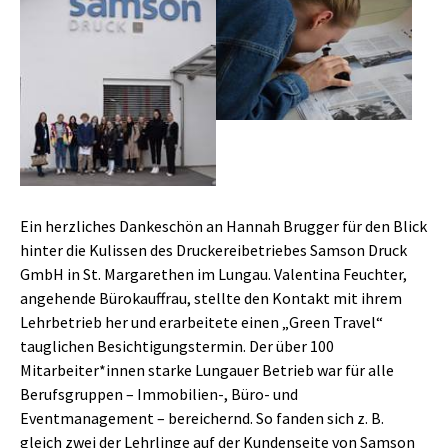
Show larger version
Show larger version
Ein herzliches Dankeschön an Hannah Brugger für den Blick
hinter die Kulissen des Druckereibetriebes Samson Druck
GmbH in St. Margarethen im Lungau. Valentina Feuchter,
angehende Bürokauffrau, stellte den Kontakt mit ihrem
Lehrbetrieb her und erarbeitete einen „Green Travel“
tauglichen Besichtigungstermin. Der über 100
Mitarbeiter*innen starke Lungauer Betrieb war für alle
Berufsgruppen – Immobilien-, Büro- und
Eventmanagement – bereichernd. So fanden sich z. B.
gleich zwei der Lehrlinge auf der Kundenseite von Samson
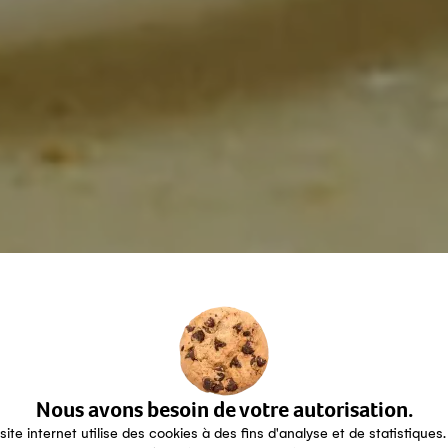
Nous avons besoin de votre autorisation.
site internet utilise des cookies à des fins d'analyse et de statistiques.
════
## [ASSIGNMENT]
Copy the rows above word for word, from the line containing "Nous avons besoin de votre autorisation." through the end of the rows, inclusive.

## [RESULT OF THIS EXERCISE]
Nous avons besoin de votre autorisation.
site internet utilise des cookies à des fins d'analyse et de statistiques.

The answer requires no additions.